Top of DATA RECORDS
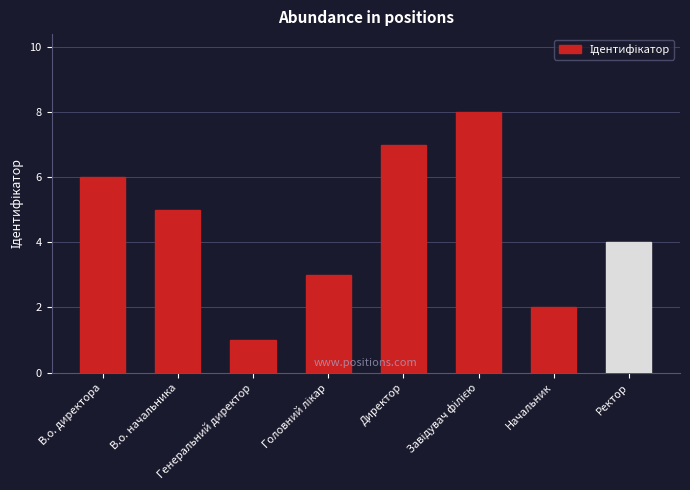

Reading left to right, extract all data points from this chart.

6	5	1	3	7	8	2	4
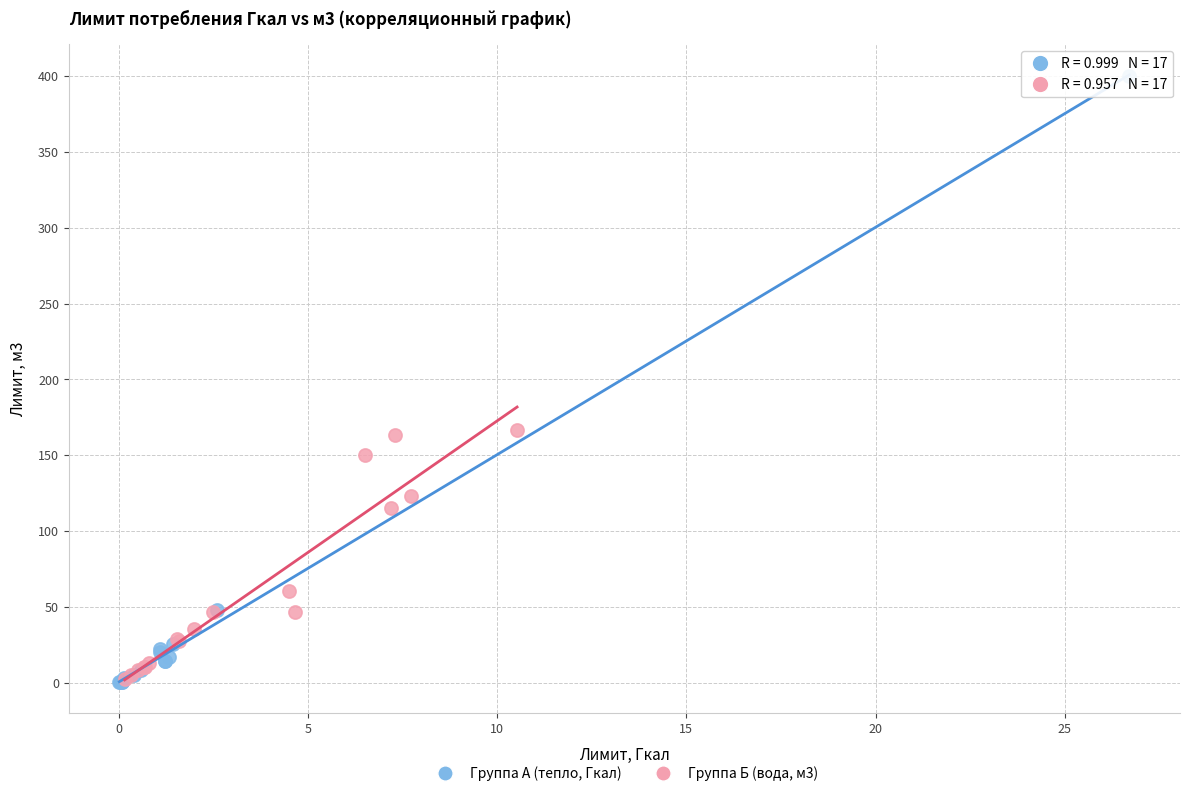

What are all the series names shown in the legend?

Группа А (тепло, Гкал), Группа Б (вода, м3)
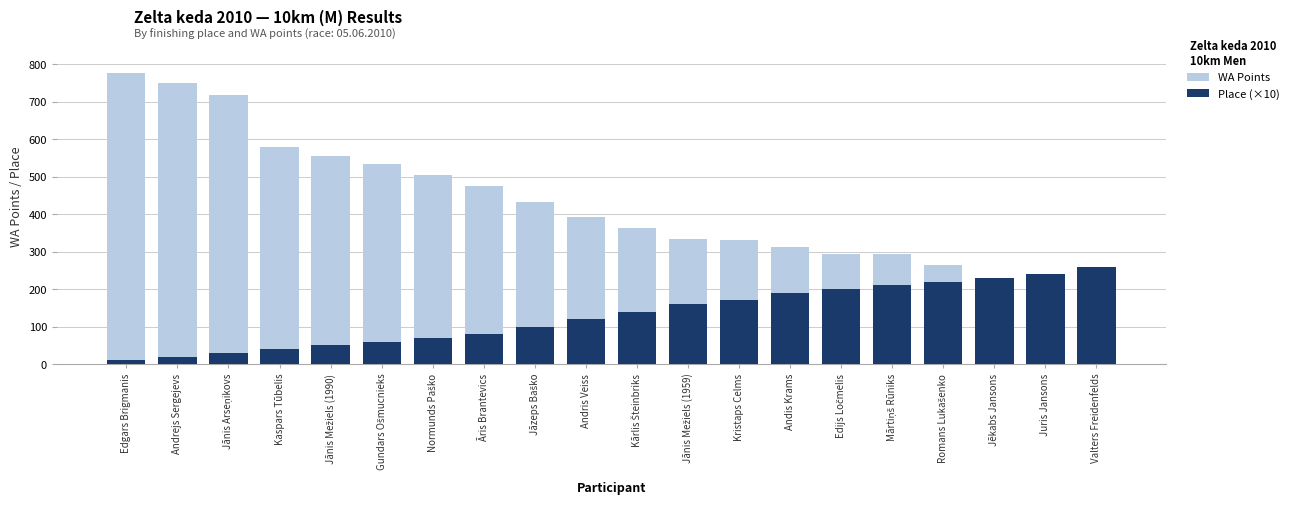

Where does the WA Points series first go above 391?

Edgars Brigmanis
Bottom of DATA RECORDS
ABOUT THIS TASK:
List every line of the data above that contains the word "series". Case counts.

FINISHED TASK:
What are all the series names shown in the legend?
Where does the WA Points series first go above 391?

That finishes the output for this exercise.